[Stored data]

————

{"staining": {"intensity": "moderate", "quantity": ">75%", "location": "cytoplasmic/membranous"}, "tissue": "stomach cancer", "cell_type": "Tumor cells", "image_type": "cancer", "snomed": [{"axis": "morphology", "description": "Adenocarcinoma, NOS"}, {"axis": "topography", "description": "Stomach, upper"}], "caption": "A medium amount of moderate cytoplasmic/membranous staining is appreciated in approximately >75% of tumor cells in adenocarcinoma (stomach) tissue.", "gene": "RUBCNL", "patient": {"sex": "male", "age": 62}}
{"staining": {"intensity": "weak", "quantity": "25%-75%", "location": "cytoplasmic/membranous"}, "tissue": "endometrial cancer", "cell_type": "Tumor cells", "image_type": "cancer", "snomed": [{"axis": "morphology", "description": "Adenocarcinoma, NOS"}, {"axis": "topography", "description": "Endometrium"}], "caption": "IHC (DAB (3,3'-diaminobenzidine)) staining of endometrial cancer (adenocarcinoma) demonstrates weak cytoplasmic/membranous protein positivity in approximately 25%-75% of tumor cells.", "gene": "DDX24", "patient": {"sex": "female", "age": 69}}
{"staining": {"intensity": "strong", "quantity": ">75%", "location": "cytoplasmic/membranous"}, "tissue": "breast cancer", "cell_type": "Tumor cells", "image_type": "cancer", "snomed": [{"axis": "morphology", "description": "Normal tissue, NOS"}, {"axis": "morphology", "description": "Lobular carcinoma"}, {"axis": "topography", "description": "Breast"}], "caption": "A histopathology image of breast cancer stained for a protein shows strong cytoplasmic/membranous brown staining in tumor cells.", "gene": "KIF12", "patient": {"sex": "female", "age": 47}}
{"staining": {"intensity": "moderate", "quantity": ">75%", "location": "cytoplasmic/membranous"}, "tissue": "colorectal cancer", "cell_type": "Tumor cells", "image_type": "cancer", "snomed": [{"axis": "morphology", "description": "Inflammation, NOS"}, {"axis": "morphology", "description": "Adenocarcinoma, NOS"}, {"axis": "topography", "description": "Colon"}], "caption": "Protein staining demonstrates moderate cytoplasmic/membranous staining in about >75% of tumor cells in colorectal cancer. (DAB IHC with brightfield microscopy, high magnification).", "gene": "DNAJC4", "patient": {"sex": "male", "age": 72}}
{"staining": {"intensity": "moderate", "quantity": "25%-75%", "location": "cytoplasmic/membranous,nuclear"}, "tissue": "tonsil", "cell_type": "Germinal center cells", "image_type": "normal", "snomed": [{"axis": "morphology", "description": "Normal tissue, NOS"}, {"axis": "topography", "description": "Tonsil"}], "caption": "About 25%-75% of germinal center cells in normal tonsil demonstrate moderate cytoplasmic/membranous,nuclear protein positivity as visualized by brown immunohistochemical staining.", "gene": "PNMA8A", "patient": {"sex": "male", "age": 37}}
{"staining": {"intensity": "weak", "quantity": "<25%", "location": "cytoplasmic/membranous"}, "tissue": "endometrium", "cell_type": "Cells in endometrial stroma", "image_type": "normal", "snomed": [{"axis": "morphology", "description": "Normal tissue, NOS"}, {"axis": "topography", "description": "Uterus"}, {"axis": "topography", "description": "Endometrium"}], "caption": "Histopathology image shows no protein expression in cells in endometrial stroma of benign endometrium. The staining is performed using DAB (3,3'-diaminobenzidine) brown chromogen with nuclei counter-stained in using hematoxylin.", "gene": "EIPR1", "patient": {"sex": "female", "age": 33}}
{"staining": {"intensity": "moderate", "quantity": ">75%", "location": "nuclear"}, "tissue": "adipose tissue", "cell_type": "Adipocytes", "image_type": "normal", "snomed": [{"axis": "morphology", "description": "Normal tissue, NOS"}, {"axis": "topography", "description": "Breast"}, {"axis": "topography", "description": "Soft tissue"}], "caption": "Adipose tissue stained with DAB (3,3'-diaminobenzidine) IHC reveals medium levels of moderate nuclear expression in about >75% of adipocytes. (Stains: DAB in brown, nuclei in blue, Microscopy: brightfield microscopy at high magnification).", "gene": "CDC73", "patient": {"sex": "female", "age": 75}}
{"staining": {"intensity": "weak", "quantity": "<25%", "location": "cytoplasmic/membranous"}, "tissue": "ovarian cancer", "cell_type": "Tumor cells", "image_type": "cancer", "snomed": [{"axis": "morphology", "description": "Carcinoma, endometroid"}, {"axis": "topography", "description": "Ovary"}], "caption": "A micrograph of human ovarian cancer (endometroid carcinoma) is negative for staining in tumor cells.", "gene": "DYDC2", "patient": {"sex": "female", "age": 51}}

————

## Problem to work on
An exact copy of all the records above is needed.

## Task solution
{"staining": {"intensity": "moderate", "quantity": ">75%", "location": "cytoplasmic/membranous"}, "tissue": "stomach cancer", "cell_type": "Tumor cells", "image_type": "cancer", "snomed": [{"axis": "morphology", "description": "Adenocarcinoma, NOS"}, {"axis": "topography", "description": "Stomach, upper"}], "caption": "A medium amount of moderate cytoplasmic/membranous staining is appreciated in approximately >75% of tumor cells in adenocarcinoma (stomach) tissue.", "gene": "RUBCNL", "patient": {"sex": "male", "age": 62}}
{"staining": {"intensity": "weak", "quantity": "25%-75%", "location": "cytoplasmic/membranous"}, "tissue": "endometrial cancer", "cell_type": "Tumor cells", "image_type": "cancer", "snomed": [{"axis": "morphology", "description": "Adenocarcinoma, NOS"}, {"axis": "topography", "description": "Endometrium"}], "caption": "IHC (DAB (3,3'-diaminobenzidine)) staining of endometrial cancer (adenocarcinoma) demonstrates weak cytoplasmic/membranous protein positivity in approximately 25%-75% of tumor cells.", "gene": "DDX24", "patient": {"sex": "female", "age": 69}}
{"staining": {"intensity": "strong", "quantity": ">75%", "location": "cytoplasmic/membranous"}, "tissue": "breast cancer", "cell_type": "Tumor cells", "image_type": "cancer", "snomed": [{"axis": "morphology", "description": "Normal tissue, NOS"}, {"axis": "morphology", "description": "Lobular carcinoma"}, {"axis": "topography", "description": "Breast"}], "caption": "A histopathology image of breast cancer stained for a protein shows strong cytoplasmic/membranous brown staining in tumor cells.", "gene": "KIF12", "patient": {"sex": "female", "age": 47}}
{"staining": {"intensity": "moderate", "quantity": ">75%", "location": "cytoplasmic/membranous"}, "tissue": "colorectal cancer", "cell_type": "Tumor cells", "image_type": "cancer", "snomed": [{"axis": "morphology", "description": "Inflammation, NOS"}, {"axis": "morphology", "description": "Adenocarcinoma, NOS"}, {"axis": "topography", "description": "Colon"}], "caption": "Protein staining demonstrates moderate cytoplasmic/membranous staining in about >75% of tumor cells in colorectal cancer. (DAB IHC with brightfield microscopy, high magnification).", "gene": "DNAJC4", "patient": {"sex": "male", "age": 72}}
{"staining": {"intensity": "moderate", "quantity": "25%-75%", "location": "cytoplasmic/membranous,nuclear"}, "tissue": "tonsil", "cell_type": "Germinal center cells", "image_type": "normal", "snomed": [{"axis": "morphology", "description": "Normal tissue, NOS"}, {"axis": "topography", "description": "Tonsil"}], "caption": "About 25%-75% of germinal center cells in normal tonsil demonstrate moderate cytoplasmic/membranous,nuclear protein positivity as visualized by brown immunohistochemical staining.", "gene": "PNMA8A", "patient": {"sex": "male", "age": 37}}
{"staining": {"intensity": "weak", "quantity": "<25%", "location": "cytoplasmic/membranous"}, "tissue": "endometrium", "cell_type": "Cells in endometrial stroma", "image_type": "normal", "snomed": [{"axis": "morphology", "description": "Normal tissue, NOS"}, {"axis": "topography", "description": "Uterus"}, {"axis": "topography", "description": "Endometrium"}], "caption": "Histopathology image shows no protein expression in cells in endometrial stroma of benign endometrium. The staining is performed using DAB (3,3'-diaminobenzidine) brown chromogen with nuclei counter-stained in using hematoxylin.", "gene": "EIPR1", "patient": {"sex": "female", "age": 33}}
{"staining": {"intensity": "moderate", "quantity": ">75%", "location": "nuclear"}, "tissue": "adipose tissue", "cell_type": "Adipocytes", "image_type": "normal", "snomed": [{"axis": "morphology", "description": "Normal tissue, NOS"}, {"axis": "topography", "description": "Breast"}, {"axis": "topography", "description": "Soft tissue"}], "caption": "Adipose tissue stained with DAB (3,3'-diaminobenzidine) IHC reveals medium levels of moderate nuclear expression in about >75% of adipocytes. (Stains: DAB in brown, nuclei in blue, Microscopy: brightfield microscopy at high magnification).", "gene": "CDC73", "patient": {"sex": "female", "age": 75}}
{"staining": {"intensity": "weak", "quantity": "<25%", "location": "cytoplasmic/membranous"}, "tissue": "ovarian cancer", "cell_type": "Tumor cells", "image_type": "cancer", "snomed": [{"axis": "morphology", "description": "Carcinoma, endometroid"}, {"axis": "topography", "description": "Ovary"}], "caption": "A micrograph of human ovarian cancer (endometroid carcinoma) is negative for staining in tumor cells.", "gene": "DYDC2", "patient": {"sex": "female", "age": 51}}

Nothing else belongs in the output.